* Directions for this task
Rewrite the data below, replacing every "state / province" with "region" and leaving everything else unchanged.

* Dataset records
------------------------

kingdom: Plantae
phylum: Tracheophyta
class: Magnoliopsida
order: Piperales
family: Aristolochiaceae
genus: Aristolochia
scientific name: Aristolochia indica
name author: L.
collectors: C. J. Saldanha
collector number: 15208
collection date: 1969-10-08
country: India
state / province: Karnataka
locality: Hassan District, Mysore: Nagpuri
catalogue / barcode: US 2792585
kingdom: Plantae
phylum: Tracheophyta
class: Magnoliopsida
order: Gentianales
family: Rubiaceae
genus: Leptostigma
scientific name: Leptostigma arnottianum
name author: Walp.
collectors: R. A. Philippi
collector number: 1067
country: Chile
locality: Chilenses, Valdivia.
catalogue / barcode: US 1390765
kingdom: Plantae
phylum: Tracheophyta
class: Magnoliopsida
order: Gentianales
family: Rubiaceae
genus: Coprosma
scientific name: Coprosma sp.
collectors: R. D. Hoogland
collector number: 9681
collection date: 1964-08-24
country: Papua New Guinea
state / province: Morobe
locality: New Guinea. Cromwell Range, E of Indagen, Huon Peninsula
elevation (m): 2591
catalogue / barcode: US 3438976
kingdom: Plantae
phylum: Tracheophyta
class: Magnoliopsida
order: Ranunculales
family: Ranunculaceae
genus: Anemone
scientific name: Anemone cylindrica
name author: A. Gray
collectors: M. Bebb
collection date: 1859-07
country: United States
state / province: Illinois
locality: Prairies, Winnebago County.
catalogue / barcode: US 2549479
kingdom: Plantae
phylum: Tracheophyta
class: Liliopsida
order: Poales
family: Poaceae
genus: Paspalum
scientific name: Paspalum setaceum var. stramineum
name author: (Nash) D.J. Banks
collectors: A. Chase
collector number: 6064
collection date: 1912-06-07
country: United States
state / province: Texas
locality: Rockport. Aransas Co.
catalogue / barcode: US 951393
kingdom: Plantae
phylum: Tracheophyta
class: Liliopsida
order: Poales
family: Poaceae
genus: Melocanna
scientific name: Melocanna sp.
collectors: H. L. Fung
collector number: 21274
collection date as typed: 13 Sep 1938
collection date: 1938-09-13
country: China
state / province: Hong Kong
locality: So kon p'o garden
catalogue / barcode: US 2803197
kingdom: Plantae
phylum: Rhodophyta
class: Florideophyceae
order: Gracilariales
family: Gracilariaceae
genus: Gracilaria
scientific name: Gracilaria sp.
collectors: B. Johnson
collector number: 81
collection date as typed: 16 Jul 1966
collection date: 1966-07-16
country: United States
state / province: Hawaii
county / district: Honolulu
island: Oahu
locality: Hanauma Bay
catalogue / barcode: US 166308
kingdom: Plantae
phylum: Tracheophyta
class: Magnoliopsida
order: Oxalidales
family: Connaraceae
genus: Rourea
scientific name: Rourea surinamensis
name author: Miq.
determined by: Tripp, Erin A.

------------------------

* Problem solution
kingdom: Plantae
phylum: Tracheophyta
class: Magnoliopsida
order: Piperales
family: Aristolochiaceae
genus: Aristolochia
scientific name: Aristolochia indica
name author: L.
collectors: C. J. Saldanha
collector number: 15208
collection date: 1969-10-08
country: India
region: Karnataka
locality: Hassan District, Mysore: Nagpuri
catalogue / barcode: US 2792585
kingdom: Plantae
phylum: Tracheophyta
class: Magnoliopsida
order: Gentianales
family: Rubiaceae
genus: Leptostigma
scientific name: Leptostigma arnottianum
name author: Walp.
collectors: R. A. Philippi
collector number: 1067
country: Chile
locality: Chilenses, Valdivia.
catalogue / barcode: US 1390765
kingdom: Plantae
phylum: Tracheophyta
class: Magnoliopsida
order: Gentianales
family: Rubiaceae
genus: Coprosma
scientific name: Coprosma sp.
collectors: R. D. Hoogland
collector number: 9681
collection date: 1964-08-24
country: Papua New Guinea
region: Morobe
locality: New Guinea. Cromwell Range, E of Indagen, Huon Peninsula
elevation (m): 2591
catalogue / barcode: US 3438976
kingdom: Plantae
phylum: Tracheophyta
class: Magnoliopsida
order: Ranunculales
family: Ranunculaceae
genus: Anemone
scientific name: Anemone cylindrica
name author: A. Gray
collectors: M. Bebb
collection date: 1859-07
country: United States
region: Illinois
locality: Prairies, Winnebago County.
catalogue / barcode: US 2549479
kingdom: Plantae
phylum: Tracheophyta
class: Liliopsida
order: Poales
family: Poaceae
genus: Paspalum
scientific name: Paspalum setaceum var. stramineum
name author: (Nash) D.J. Banks
collectors: A. Chase
collector number: 6064
collection date: 1912-06-07
country: United States
region: Texas
locality: Rockport. Aransas Co.
catalogue / barcode: US 951393
kingdom: Plantae
phylum: Tracheophyta
class: Liliopsida
order: Poales
family: Poaceae
genus: Melocanna
scientific name: Melocanna sp.
collectors: H. L. Fung
collector number: 21274
collection date as typed: 13 Sep 1938
collection date: 1938-09-13
country: China
region: Hong Kong
locality: So kon p'o garden
catalogue / barcode: US 2803197
kingdom: Plantae
phylum: Rhodophyta
class: Florideophyceae
order: Gracilariales
family: Gracilariaceae
genus: Gracilaria
scientific name: Gracilaria sp.
collectors: B. Johnson
collector number: 81
collection date as typed: 16 Jul 1966
collection date: 1966-07-16
country: United States
region: Hawaii
county / district: Honolulu
island: Oahu
locality: Hanauma Bay
catalogue / barcode: US 166308
kingdom: Plantae
phylum: Tracheophyta
class: Magnoliopsida
order: Oxalidales
family: Connaraceae
genus: Rourea
scientific name: Rourea surinamensis
name author: Miq.
determined by: Tripp, Erin A.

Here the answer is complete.